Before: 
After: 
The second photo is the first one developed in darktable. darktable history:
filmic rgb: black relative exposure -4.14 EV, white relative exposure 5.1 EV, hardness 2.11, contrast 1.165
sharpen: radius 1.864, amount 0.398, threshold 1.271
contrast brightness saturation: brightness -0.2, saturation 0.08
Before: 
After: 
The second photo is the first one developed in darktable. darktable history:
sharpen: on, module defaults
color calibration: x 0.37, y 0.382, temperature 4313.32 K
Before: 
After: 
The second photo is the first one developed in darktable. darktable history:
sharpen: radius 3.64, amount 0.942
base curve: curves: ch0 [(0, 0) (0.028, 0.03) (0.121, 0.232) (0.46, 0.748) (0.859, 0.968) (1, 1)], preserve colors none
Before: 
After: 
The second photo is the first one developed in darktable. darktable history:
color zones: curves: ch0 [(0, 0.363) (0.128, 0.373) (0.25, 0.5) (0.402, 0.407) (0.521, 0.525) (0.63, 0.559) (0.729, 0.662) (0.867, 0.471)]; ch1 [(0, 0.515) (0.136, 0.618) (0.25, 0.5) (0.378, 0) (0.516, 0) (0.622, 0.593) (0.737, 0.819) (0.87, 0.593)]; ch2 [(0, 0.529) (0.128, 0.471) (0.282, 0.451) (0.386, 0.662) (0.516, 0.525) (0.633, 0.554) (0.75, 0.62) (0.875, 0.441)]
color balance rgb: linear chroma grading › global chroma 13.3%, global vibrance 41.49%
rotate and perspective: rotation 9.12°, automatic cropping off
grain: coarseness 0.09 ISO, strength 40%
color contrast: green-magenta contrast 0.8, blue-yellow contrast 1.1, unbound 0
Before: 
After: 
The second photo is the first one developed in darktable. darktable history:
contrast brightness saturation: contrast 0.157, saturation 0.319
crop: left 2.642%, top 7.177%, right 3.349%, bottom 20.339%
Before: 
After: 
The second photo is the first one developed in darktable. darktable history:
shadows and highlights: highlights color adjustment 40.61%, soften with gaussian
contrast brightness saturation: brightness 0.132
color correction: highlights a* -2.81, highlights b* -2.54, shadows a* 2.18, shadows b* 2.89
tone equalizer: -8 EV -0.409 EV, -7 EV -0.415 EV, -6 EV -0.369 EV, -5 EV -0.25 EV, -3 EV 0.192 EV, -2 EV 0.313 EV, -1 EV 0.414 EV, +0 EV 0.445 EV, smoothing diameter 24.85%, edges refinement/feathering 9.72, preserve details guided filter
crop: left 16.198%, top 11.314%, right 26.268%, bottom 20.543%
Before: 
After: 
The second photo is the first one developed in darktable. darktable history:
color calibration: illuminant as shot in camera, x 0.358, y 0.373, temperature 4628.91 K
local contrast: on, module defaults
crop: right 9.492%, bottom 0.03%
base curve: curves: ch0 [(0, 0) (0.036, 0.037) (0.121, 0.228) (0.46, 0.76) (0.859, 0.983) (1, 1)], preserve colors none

## [WHAT YOU NEED TO DO]
Please write out all of the rows above without changing a single character.

## [SOLUTION]
Before: 
After: 
The second photo is the first one developed in darktable. darktable history:
filmic rgb: black relative exposure -4.14 EV, white relative exposure 5.1 EV, hardness 2.11, contrast 1.165
sharpen: radius 1.864, amount 0.398, threshold 1.271
contrast brightness saturation: brightness -0.2, saturation 0.08
Before: 
After: 
The second photo is the first one developed in darktable. darktable history:
sharpen: on, module defaults
color calibration: x 0.37, y 0.382, temperature 4313.32 K
Before: 
After: 
The second photo is the first one developed in darktable. darktable history:
sharpen: radius 3.64, amount 0.942
base curve: curves: ch0 [(0, 0) (0.028, 0.03) (0.121, 0.232) (0.46, 0.748) (0.859, 0.968) (1, 1)], preserve colors none
Before: 
After: 
The second photo is the first one developed in darktable. darktable history:
color zones: curves: ch0 [(0, 0.363) (0.128, 0.373) (0.25, 0.5) (0.402, 0.407) (0.521, 0.525) (0.63, 0.559) (0.729, 0.662) (0.867, 0.471)]; ch1 [(0, 0.515) (0.136, 0.618) (0.25, 0.5) (0.378, 0) (0.516, 0) (0.622, 0.593) (0.737, 0.819) (0.87, 0.593)]; ch2 [(0, 0.529) (0.128, 0.471) (0.282, 0.451) (0.386, 0.662) (0.516, 0.525) (0.633, 0.554) (0.75, 0.62) (0.875, 0.441)]
color balance rgb: linear chroma grading › global chroma 13.3%, global vibrance 41.49%
rotate and perspective: rotation 9.12°, automatic cropping off
grain: coarseness 0.09 ISO, strength 40%
color contrast: green-magenta contrast 0.8, blue-yellow contrast 1.1, unbound 0
Before: 
After: 
The second photo is the first one developed in darktable. darktable history:
contrast brightness saturation: contrast 0.157, saturation 0.319
crop: left 2.642%, top 7.177%, right 3.349%, bottom 20.339%
Before: 
After: 
The second photo is the first one developed in darktable. darktable history:
shadows and highlights: highlights color adjustment 40.61%, soften with gaussian
contrast brightness saturation: brightness 0.132
color correction: highlights a* -2.81, highlights b* -2.54, shadows a* 2.18, shadows b* 2.89
tone equalizer: -8 EV -0.409 EV, -7 EV -0.415 EV, -6 EV -0.369 EV, -5 EV -0.25 EV, -3 EV 0.192 EV, -2 EV 0.313 EV, -1 EV 0.414 EV, +0 EV 0.445 EV, smoothing diameter 24.85%, edges refinement/feathering 9.72, preserve details guided filter
crop: left 16.198%, top 11.314%, right 26.268%, bottom 20.543%
Before: 
After: 
The second photo is the first one developed in darktable. darktable history:
color calibration: illuminant as shot in camera, x 0.358, y 0.373, temperature 4628.91 K
local contrast: on, module defaults
crop: right 9.492%, bottom 0.03%
base curve: curves: ch0 [(0, 0) (0.036, 0.037) (0.121, 0.228) (0.46, 0.76) (0.859, 0.983) (1, 1)], preserve colors none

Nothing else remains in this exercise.